> Exercise details
Tell how many lines of the data below have the string "desde" in them. Say nothing more.

> Records for this task
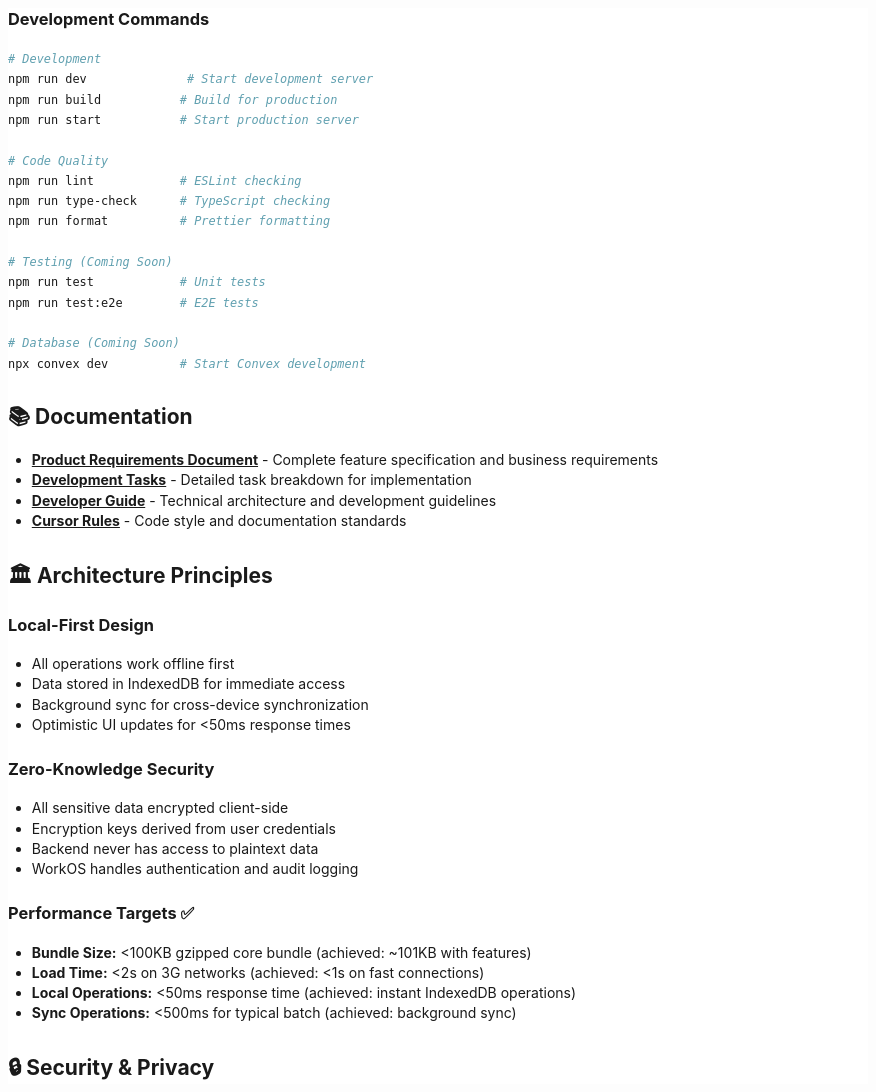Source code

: ### Development Commands
```bash
# Development
npm run dev              # Start development server
npm run build           # Build for production
npm run start           # Start production server

# Code Quality
npm run lint            # ESLint checking
npm run type-check      # TypeScript checking
npm run format          # Prettier formatting

# Testing (Coming Soon)
npm run test            # Unit tests
npm run test:e2e        # E2E tests

# Database (Coming Soon)
npx convex dev          # Start Convex development
```

## 📚 Documentation

- **[Product Requirements Document](./context/initialPRD.md)** - Complete feature specification and business requirements
- **[Development Tasks](./context/tasks.md)** - Detailed task breakdown for implementation
- **[Developer Guide](./CLAUDE.md)** - Technical architecture and development guidelines
- **[Cursor Rules](./.cursor/rules)** - Code style and documentation standards

## 🏛️ Architecture Principles

### Local-First Design
- All operations work offline first
- Data stored in IndexedDB for immediate access
- Background sync for cross-device synchronization
- Optimistic UI updates for <50ms response times

### Zero-Knowledge Security
- All sensitive data encrypted client-side
- Encryption keys derived from user credentials
- Backend never has access to plaintext data
- WorkOS handles authentication and audit logging

### Performance Targets ✅
- **Bundle Size:** <100KB gzipped core bundle (achieved: ~101KB with features)
- **Load Time:** <2s on 3G networks (achieved: <1s on fast connections)
- **Local Operations:** <50ms response time (achieved: instant IndexedDB operations)
- **Sync Operations:** <500ms for typical batch (achieved: background sync)

## 🔒 Security & Privacy
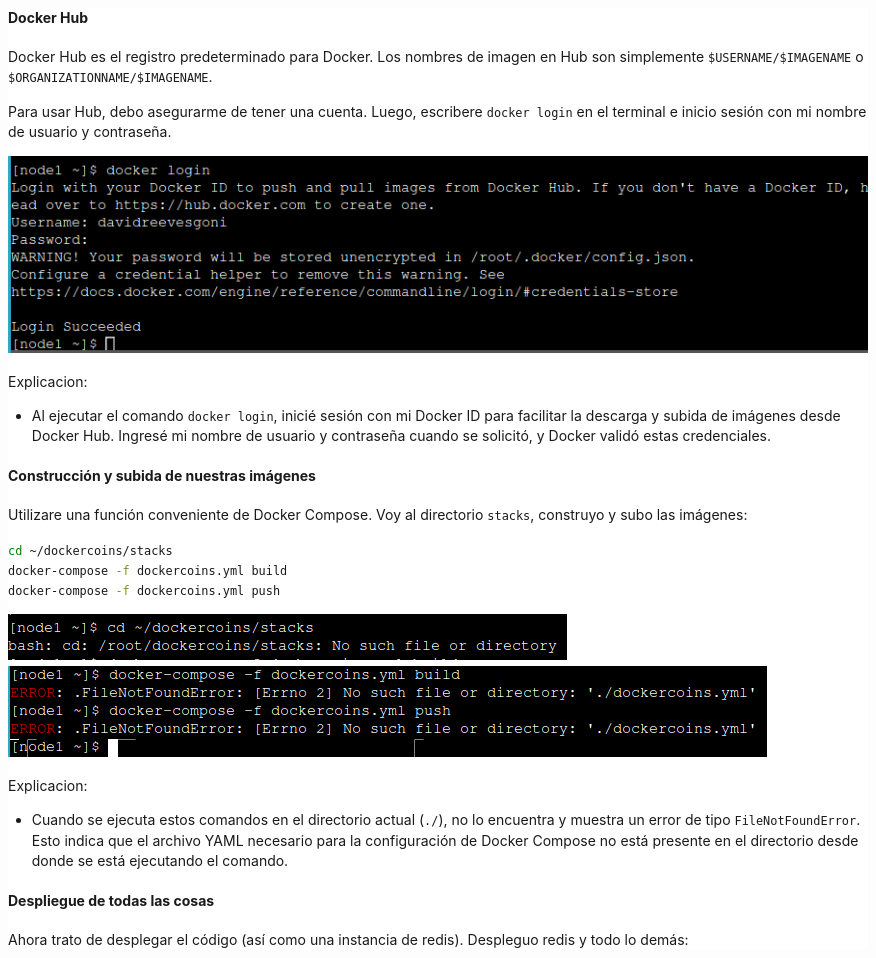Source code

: #### Docker Hub
Docker Hub es el registro predeterminado para Docker. Los nombres de imagen en Hub son simplemente `$USERNAME/$IMAGENAME` o `$ORGANIZATIONNAME/$IMAGENAME`.

Para usar Hub, debo asegurarme de tener una cuenta. Luego, escribere `docker login` en el terminal e inicio sesión con mi nombre de usuario y contraseña.

![Descripcion](Imagenes/cap67.png)

Explicacion:
- Al ejecutar el comando `docker login`, inicié sesión con mi Docker ID para facilitar la descarga y subida de imágenes desde Docker Hub. Ingresé mi nombre de usuario y contraseña cuando se solicitó, y Docker validó estas credenciales. 

#### Construcción y subida de nuestras imágenes
Utilizare una función conveniente de Docker Compose. Voy al directorio `stacks`,  construyo y subo las imágenes:

```bash
cd ~/dockercoins/stacks
docker-compose -f dockercoins.yml build
docker-compose -f dockercoins.yml push
```

![Descripcion](Imagenes/cap37.png)
![Descripcion](Imagenes/cap38.png)

Explicacion:
- Cuando se ejecuta estos comandos en el directorio actual (`./`), no lo encuentra y muestra un error de tipo `FileNotFoundError`. Esto indica que el archivo YAML necesario para la configuración de Docker Compose no está presente en el directorio desde donde se está ejecutando el comando. 

#### Despliegue de todas las cosas
Ahora trato de desplegar el código (así como una instancia de redis). Despleguo redis y todo lo demás:
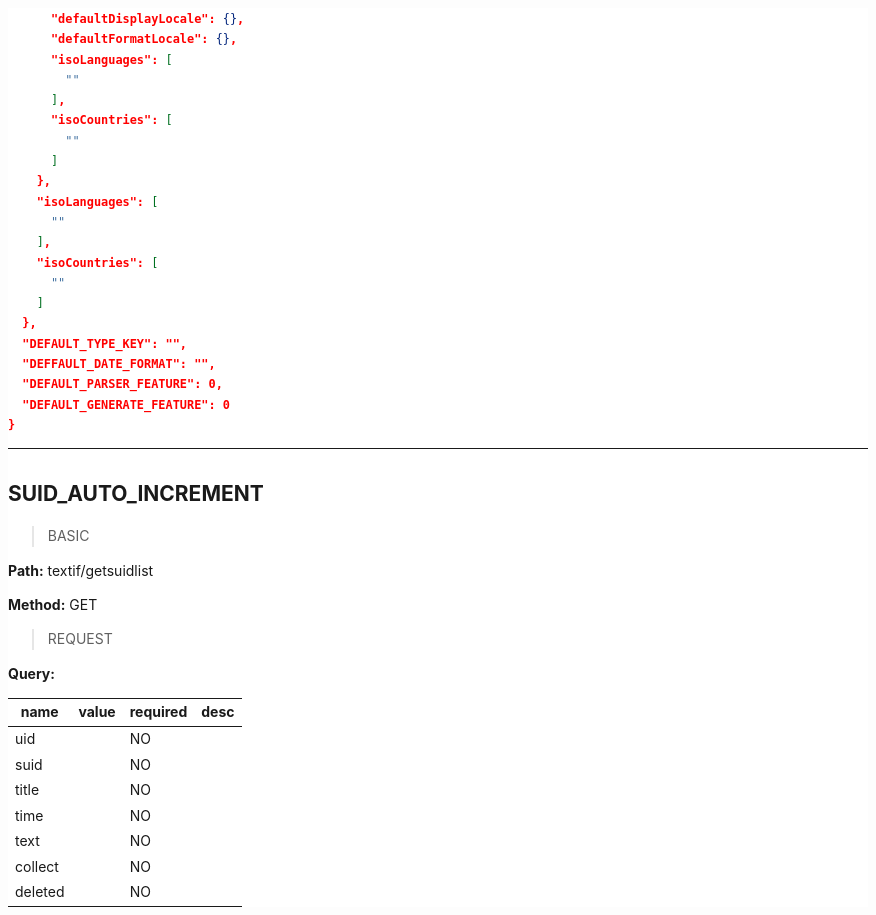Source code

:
 ```json
      "defaultDisplayLocale": {},
      "defaultFormatLocale": {},
      "isoLanguages": [
        ""
      ],
      "isoCountries": [
        ""
      ]
    },
    "isoLanguages": [
      ""
    ],
    "isoCountries": [
      ""
    ]
  },
  "DEFAULT_TYPE_KEY": "",
  "DEFFAULT_DATE_FORMAT": "",
  "DEFAULT_PARSER_FEATURE": 0,
  "DEFAULT_GENERATE_FEATURE": 0
}
```




---
## SUID_AUTO_INCREMENT

> BASIC

**Path:** textif/getsuidlist

**Method:** GET

> REQUEST

**Query:**

| name | value | required | desc |
| ------------ | ------------ | ------------ | ------------ |
| uid |  | NO |  |
| suid |  | NO |  |
| title |  | NO |  |
| time |  | NO |  |
| text |  | NO |  |
| collect |  | NO |  |
| deleted |  | NO |  |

> Exercise output
2